*** Opening of Text under study ***

LONDON TERRORIZED BY NAZI FLYING BOMBS
London, England · June 13, 1944
Beginning on this date in 1944 in London, one week after the Allied D-Day landings in Normandy, France (Operation Overlord), the Germans unleashed their pilotless flying “retaliation weapon,” Vergeltungswaffe‑1, on England. Only one of ten V‑1 flying bombs launched that day caused any casualties—eight civilians killed when a V‑1 struck next to a railway bridge.
Conceived in 1937 as a radio-controlled flying drone for use in target practice, these “buzz bombs,” so-called for the coughing and putt-putting sound their pulsejet engine made, turned into one of the crudest, cheapest, and simplest terror weapons ever made. Flying at an operating speed of 400 mph and an altitude of between 2,000 and 3000 ft, the “buzz bombs” (also known as “doodlebugs”) were difficult to bring down at first. Barrage balloons weren’t terribly effective, bringing down only 300. Flak guns were effective when paired with the simple computers of the time. RAF pilots developed a technique of “tipping” a V‑1, meaning a pilot approached the flying bomb and tipped his wing onto that of a V‑1 to knock it off balance, sending it careening to earth. The most successful pilot downed 60 of these cruise missiles this way. Adolf Hitler hoped the daily rain of these two-ton missiles would force London’s evacuation (one million people did leave), weaken Britain’s resolve to stay in the war, and snatch a German victory from the jaws of looming defeat after the Western Allies had firmly established themselves on the European continent.

*** Close of Text under study ***
*** Opening of Excerpted data ***

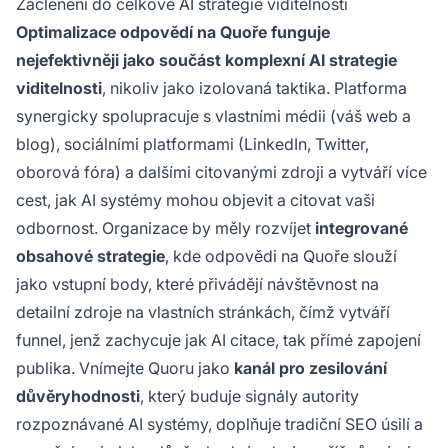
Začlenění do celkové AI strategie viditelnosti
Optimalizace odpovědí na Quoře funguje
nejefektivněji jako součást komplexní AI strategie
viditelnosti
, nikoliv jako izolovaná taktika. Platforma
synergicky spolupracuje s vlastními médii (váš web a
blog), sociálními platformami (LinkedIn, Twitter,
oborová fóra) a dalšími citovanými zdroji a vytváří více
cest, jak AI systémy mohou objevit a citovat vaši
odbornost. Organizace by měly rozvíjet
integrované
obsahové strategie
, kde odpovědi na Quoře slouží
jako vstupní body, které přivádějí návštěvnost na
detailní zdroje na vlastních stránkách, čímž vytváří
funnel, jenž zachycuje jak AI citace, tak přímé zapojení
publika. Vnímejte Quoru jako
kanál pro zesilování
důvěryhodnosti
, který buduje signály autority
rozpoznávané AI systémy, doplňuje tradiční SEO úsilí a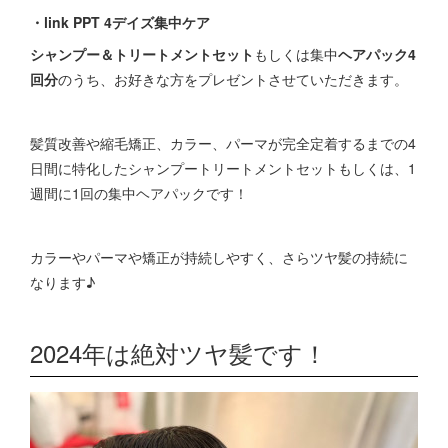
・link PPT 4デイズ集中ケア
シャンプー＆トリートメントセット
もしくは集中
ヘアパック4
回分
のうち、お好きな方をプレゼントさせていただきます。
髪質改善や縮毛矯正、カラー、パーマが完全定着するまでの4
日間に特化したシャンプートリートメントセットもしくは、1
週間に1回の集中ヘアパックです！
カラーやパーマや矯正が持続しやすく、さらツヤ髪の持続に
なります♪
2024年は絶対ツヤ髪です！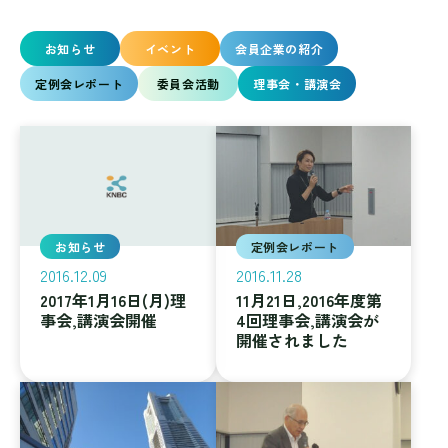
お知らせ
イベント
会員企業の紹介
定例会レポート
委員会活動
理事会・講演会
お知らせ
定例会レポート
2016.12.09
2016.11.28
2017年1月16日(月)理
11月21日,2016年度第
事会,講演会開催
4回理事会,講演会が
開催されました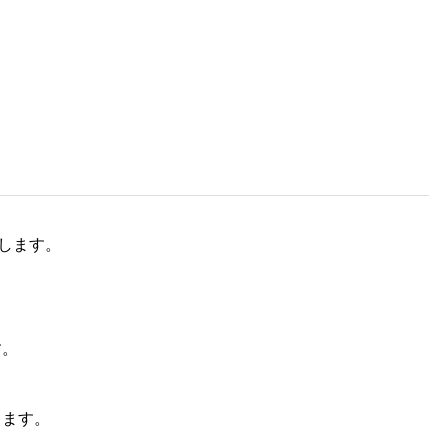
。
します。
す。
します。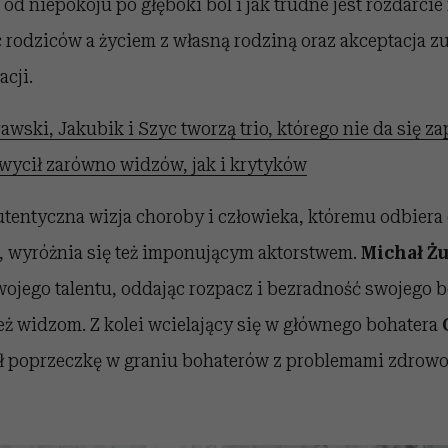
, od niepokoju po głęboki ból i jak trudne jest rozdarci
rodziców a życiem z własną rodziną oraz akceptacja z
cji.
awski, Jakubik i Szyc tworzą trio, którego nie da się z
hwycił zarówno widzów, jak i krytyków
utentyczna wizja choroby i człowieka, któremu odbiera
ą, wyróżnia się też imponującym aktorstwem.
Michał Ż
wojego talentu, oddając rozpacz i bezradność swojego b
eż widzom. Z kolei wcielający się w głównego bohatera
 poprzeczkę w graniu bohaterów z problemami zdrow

*** Close of Excerpted data ***
*** Opening of Excerpted data ***

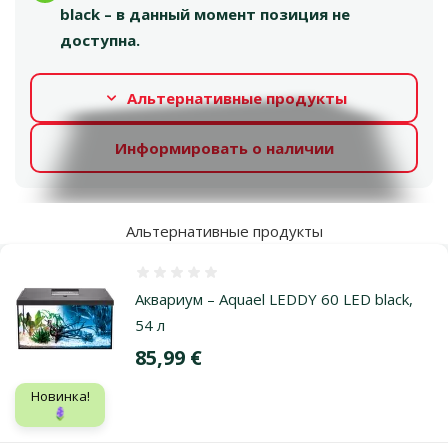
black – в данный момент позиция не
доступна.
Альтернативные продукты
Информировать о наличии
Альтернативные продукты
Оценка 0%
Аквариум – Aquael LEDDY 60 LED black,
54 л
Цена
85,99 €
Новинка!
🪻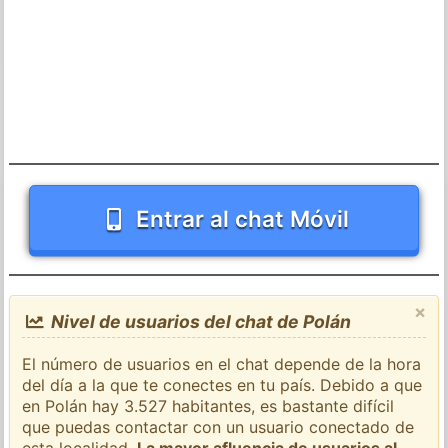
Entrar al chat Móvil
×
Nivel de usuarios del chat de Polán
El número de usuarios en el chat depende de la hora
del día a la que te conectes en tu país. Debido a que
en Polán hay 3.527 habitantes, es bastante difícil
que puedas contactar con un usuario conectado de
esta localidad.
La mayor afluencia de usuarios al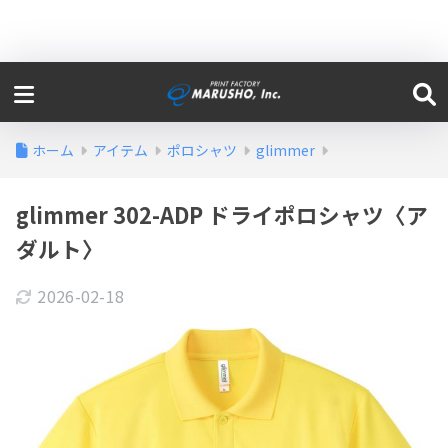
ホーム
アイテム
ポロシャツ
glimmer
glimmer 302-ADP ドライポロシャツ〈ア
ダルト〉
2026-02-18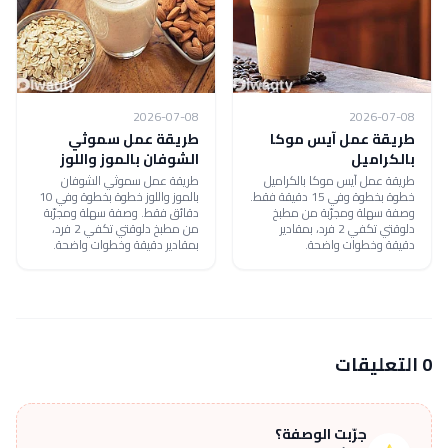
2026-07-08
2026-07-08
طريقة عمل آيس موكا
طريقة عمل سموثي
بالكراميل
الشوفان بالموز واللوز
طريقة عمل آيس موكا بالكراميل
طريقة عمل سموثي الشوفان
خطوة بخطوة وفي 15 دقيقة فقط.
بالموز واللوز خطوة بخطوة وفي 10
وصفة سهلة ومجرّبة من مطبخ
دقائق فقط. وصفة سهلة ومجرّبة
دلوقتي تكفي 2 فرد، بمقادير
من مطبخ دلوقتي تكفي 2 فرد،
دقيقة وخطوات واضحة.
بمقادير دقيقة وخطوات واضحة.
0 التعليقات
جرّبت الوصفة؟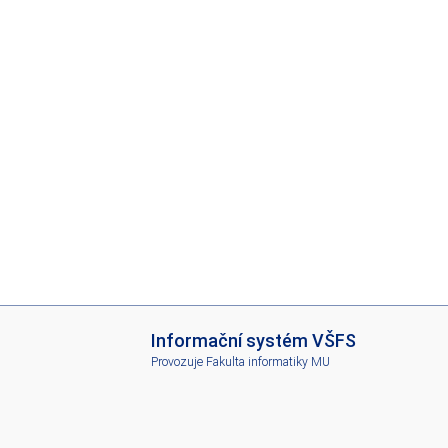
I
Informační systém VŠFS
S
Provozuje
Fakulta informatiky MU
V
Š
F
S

*** Close of Excerpted data ***

- [Exercises]:
1) Rewrite the passage of the flying bomb text that opens with the words containing "LONDON TERRORIZED BY" and closes with "a railway bridge.", changing "railway bridge" to "railroad bridge".
2) Using the flying bomb text, answer these questions:
(a) How many of the V‑1 flying bombs launched that first day caused any casualties?
(b) At what operating speed did the buzz bombs fly?
(c) How many V‑1s did the most successful pilot bring down by tipping them?

- [Expected results]:
1)
LONDON TERRORIZED BY NAZI FLYING BOMBS
London, England · June 13, 1944
Beginning on this date in 1944 in London, one week after the Allied D-Day landings in Normandy, France (Operation Overlord), the Germans unleashed their pilotless flying “retaliation weapon,” Vergeltungswaffe‑1, on England. Only one of ten V‑1 flying bombs launched that day caused any casualties—eight civilians killed when a V‑1 struck next to a railroad bridge.

2)
(a) Only one of the ten launched that day.
(b) 400 mph.
(c) 60.